Well, for starters, I thought —as I answered my own question— natural language learning is not really a secret or a declared enemy-of-the-state for foreign language teachers who follow standard EFL curricula. It is mostly a non-issue.

Or as Carlos pointed out,

it is not something that is generally taught to language learners.

Programs do not generally encourage learners to create their own language learning journeys beyond the classroom. Lessons and course material do not instill in learners the notion that they have the gift. The natural ability to acquire language through content they find appealing and meaningful. Nowhere is it written that students learn more from context than from rules.

So objectively speaking, Carlos was right. Natural language learning was not how we rolled on planet EFL. However, did that really make us the bad guys?

The short answer is no.

Trouble in Olympus

The long answer is that EFL is made up of programs, but it is also made up of people. And within our industry, there are different opinions on natural language learning. I have talked to colleagues who are familiar with the works of academics like Noam Chomskyand Stephen Krashen on natural language learning. I know that all of them do not agree on the ideas of a language acquisition device or of the Acquisition-Learning hypothesis.

So unfortunately, the jury is still out on natural language learning, and there is no telling when it will have a verdict. Meanwhile, EFL students on different corners of the planet have a test next Monday. And if they want to pass, they will need to know present perfect and simple past. But while the day-to-day of EFL is still mostly business-as-usual, it is equally true that the EFL classroom is becoming more dynamic.

For some time now, we have been incorporating games, songs, video, mobile tech, online instruction, and far more student-centered activities to our lessons than ever before. And that on its own, leads to situations of natural language learning. It leads learners to acquiring language in context, and not from rules. It leads to authentic communication, which has been the whole point of language since our ancestors decided it was a good idea to have such a thing.

Lessons Learned

At the end of the day, what disappointed Carlos was discovering that the knowledge of natural language learning existed, but that the system in place had not made him aware of it. He had to find it on Google, and by chance. Carlos would likely have prefered a revolutionary teacher getting up in front of the whole classroom and shouting, “Carpe Diem!”

But as I pointed out to him, that is sort of what happened. Steve Kaufmann was pretty much John Keating from Dead Poets Society, at least for Carlos. Metaphorically, he stood up on his desk in the middle of class and showed him the path. After all, in the playbook of natural language learning, the entire world is the classroom. Carlos just needed to upgrade his criteria to the new standard.

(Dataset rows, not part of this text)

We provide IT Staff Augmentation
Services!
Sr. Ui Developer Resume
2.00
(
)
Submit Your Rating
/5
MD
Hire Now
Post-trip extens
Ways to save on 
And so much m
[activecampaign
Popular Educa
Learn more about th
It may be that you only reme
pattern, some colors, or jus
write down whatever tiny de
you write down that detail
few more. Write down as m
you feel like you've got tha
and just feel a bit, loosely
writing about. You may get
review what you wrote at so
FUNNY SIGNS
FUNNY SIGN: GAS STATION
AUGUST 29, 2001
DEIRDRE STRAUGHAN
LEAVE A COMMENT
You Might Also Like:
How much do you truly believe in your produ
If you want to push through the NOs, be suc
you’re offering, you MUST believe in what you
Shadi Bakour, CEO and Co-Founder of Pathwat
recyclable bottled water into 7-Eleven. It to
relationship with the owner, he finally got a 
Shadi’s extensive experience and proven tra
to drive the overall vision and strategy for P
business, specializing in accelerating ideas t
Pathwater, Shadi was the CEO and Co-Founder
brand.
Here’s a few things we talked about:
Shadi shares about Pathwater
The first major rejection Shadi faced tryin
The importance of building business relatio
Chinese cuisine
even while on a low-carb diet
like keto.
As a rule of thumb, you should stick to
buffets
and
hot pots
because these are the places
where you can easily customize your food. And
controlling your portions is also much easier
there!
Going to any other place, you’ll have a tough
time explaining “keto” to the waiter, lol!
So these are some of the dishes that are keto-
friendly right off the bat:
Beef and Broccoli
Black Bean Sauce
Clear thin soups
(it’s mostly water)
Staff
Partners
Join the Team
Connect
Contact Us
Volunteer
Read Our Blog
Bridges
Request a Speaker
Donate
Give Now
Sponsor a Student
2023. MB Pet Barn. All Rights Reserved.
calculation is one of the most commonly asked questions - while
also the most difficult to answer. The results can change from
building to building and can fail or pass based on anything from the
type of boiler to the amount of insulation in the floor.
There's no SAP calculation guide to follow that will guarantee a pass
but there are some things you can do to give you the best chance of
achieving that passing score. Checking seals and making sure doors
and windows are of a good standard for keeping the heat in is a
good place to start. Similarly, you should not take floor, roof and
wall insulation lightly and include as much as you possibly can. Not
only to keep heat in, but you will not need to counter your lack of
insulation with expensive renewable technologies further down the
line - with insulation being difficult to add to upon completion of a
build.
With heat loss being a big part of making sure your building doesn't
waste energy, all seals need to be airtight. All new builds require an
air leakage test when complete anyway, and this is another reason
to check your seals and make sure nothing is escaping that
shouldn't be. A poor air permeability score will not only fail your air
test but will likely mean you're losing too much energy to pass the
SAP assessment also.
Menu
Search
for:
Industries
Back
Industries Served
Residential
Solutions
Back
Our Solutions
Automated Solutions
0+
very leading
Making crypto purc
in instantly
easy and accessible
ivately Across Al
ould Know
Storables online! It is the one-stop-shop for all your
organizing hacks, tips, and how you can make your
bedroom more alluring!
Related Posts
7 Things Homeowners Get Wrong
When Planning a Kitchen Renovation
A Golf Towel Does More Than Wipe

Finally, I told him that the EFL industry is not the bad guys. That if anything, our traditional academic models of education were in crisis. Globalization, technology, neuroscience and access to massive volumes of information demanded an upgrade on our end as well. We were and still are busy finding a way forward.


In the years since I had that class with Carlos, I too have read Kaufmann’s book and found it spoke volumes to me as well, especially since I am bilingual and have experienced much of what Kaufmann says hands on. I have also had many more conversations with other students and teachers and expanded on what natural language learning means to me.

So the question remaining is: what does it mean to you?